Emma Stone and Andrew Garfield star in Columbia Pictures' The Amazing Spider-Man. PHOTO BY: Jaimie Trueblood COPYRIGHT: ©2011 Columbia Pictures Industries, Inc. All Rights Reserved.
Emma Stone and Andrew Garfield in a tender moment.


Also, The Amazing Spider-Man has a huge studio machine behind it. We had support from everyone, and that was great.

Staying fresh and seeing the movie with new eyes every time was challenging. We were reviewing it over and over again for almost one-and-a-half years, often judging sequences before they were complete. Some of these action sequences were simple animatics, so I could tell the action is going to be cool, but it looked like a cartoon. You watch this with sound effects and hope it'll look good but you don't know until you're down to the wire because it takes so long. As an editor, you can become concerned and lose perspective if you aren't careful.

Sony Imageworks did an amazing job on the VFX especially when you realize that so much of the movie came in in the last month. Fortunately for us, Jerome Chen had a great team working for him so not only were they able to give us early animatics, but he was able to consult with us. He took ideas that Marc Webb and the pre-vis artists came up with and turned them into 3D pre-vis sequences. I would cut and recut those and I ended up with a huge library of different pre-vis sequences. I would sometimes cobble them together to create new sequences that they wanted to look at and get the pre-vis artist to fill the holes and throw in a title card about what Spider-Man or Lizard was doing. Then we'd build off of that. Mostly, at those stages, I would be experimenting to see if the sequence is going to work in its entirety. Jerome had his office right behind mine and he's very collaborative and had great ideas.


Andrew Garfield stars as Spider-Man in Columbia Pictures' The Amazing Spider-man, also starring Emma Stone. PHOTO BY: Jaimie Trueblood COPYRIGHT: © 2012 Columbia Pictures Industries, Inc. All Rights Reserved.
Peter Parker synthesizes his "web" fluid.


Andrew Garfield stars as Spider-Man in Columbia Pictures' The Amazing Spider-man, also starring Emma Stone. PHOTO BY: Courtesy of CTMG./ImageMagick COPYRIGHT: © 2012 Columbia Pictures Industries, Inc. All Rights Reserved.

Supplied entries =>

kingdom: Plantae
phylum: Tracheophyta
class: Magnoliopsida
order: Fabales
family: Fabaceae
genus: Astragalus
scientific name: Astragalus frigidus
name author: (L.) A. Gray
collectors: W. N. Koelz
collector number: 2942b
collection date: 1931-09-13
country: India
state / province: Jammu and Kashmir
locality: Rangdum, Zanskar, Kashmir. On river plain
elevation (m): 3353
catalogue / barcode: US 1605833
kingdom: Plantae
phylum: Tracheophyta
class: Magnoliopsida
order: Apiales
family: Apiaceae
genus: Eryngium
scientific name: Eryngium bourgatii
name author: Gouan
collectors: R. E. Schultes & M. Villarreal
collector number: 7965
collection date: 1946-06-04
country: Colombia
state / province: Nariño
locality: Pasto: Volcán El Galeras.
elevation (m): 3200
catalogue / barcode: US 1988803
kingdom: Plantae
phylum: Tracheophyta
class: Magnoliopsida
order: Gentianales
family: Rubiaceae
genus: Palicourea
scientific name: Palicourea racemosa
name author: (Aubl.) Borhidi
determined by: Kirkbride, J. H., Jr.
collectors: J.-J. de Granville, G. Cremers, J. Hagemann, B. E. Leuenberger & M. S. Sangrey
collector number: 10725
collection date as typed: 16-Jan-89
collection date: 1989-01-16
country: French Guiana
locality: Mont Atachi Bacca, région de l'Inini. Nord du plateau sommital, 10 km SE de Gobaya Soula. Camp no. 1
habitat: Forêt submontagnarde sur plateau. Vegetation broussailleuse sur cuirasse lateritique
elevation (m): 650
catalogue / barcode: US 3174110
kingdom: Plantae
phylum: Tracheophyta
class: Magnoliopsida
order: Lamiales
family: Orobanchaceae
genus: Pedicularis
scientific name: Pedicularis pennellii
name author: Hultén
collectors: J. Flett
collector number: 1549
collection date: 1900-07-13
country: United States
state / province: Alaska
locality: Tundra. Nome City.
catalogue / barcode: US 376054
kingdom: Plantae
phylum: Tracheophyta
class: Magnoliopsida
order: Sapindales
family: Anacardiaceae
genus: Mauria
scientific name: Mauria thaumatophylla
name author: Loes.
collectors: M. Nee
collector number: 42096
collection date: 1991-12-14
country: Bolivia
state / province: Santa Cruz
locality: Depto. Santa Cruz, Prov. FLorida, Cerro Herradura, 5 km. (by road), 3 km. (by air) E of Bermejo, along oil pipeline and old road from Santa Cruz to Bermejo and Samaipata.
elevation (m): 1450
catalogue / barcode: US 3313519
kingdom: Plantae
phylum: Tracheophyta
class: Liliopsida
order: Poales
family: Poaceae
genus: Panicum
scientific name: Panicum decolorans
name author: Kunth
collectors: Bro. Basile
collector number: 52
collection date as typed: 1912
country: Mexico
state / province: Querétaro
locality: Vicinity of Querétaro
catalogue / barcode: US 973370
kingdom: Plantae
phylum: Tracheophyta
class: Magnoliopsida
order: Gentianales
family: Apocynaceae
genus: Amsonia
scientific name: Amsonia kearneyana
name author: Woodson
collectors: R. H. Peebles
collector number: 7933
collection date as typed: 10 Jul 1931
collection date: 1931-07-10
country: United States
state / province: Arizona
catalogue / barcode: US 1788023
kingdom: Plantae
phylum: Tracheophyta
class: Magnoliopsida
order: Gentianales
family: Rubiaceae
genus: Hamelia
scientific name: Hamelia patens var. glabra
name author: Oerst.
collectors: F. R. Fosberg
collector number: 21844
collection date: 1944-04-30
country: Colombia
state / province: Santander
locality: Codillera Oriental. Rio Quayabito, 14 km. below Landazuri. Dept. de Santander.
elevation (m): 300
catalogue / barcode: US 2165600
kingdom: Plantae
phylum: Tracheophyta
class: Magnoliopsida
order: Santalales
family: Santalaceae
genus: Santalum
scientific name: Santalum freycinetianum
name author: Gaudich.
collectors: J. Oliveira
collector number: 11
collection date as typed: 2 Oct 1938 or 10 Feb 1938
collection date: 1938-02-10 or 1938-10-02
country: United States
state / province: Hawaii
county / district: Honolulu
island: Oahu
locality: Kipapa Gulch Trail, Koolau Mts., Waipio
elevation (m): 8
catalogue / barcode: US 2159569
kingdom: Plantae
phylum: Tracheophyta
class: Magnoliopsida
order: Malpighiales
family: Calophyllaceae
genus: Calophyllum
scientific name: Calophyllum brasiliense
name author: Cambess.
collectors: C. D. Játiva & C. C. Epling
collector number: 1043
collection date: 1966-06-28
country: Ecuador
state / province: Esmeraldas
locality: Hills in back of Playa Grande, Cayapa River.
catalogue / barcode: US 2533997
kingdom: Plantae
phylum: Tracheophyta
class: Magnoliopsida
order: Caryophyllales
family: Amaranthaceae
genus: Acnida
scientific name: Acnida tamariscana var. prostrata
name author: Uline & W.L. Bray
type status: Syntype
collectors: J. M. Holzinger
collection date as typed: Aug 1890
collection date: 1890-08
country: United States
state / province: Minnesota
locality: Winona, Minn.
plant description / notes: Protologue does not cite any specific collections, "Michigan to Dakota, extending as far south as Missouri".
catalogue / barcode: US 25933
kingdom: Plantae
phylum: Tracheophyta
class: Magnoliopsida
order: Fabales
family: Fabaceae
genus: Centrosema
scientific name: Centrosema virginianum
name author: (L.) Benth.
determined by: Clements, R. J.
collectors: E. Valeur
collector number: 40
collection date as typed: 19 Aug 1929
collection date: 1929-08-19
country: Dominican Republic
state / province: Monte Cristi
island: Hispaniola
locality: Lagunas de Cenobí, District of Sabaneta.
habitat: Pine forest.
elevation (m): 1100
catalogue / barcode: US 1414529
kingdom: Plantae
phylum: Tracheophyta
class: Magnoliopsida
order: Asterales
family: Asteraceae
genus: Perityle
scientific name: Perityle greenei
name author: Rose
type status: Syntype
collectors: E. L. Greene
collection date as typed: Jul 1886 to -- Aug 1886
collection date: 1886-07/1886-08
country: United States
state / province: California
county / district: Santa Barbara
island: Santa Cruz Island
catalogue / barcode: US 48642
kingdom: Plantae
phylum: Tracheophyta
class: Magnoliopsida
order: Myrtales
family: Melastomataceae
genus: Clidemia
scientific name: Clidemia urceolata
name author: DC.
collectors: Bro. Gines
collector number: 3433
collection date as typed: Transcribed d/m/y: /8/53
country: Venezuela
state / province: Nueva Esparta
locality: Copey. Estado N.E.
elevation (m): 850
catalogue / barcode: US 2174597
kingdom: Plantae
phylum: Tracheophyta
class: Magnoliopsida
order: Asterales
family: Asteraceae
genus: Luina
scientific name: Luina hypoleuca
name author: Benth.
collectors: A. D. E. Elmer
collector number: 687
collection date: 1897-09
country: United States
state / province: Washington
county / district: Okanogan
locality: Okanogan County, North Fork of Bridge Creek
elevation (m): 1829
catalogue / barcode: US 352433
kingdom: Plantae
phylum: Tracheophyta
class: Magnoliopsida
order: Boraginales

What is required => Transcribe the part of the Spider-Man editing text starting with "Emma Stone and Andrew Garfield in" and going on through "that was great.".

Solution to this exercise =>
Emma Stone and Andrew Garfield in a tender moment.


Also, The Amazing Spider-Man has a huge studio machine behind it. We had support from everyone, and that was great.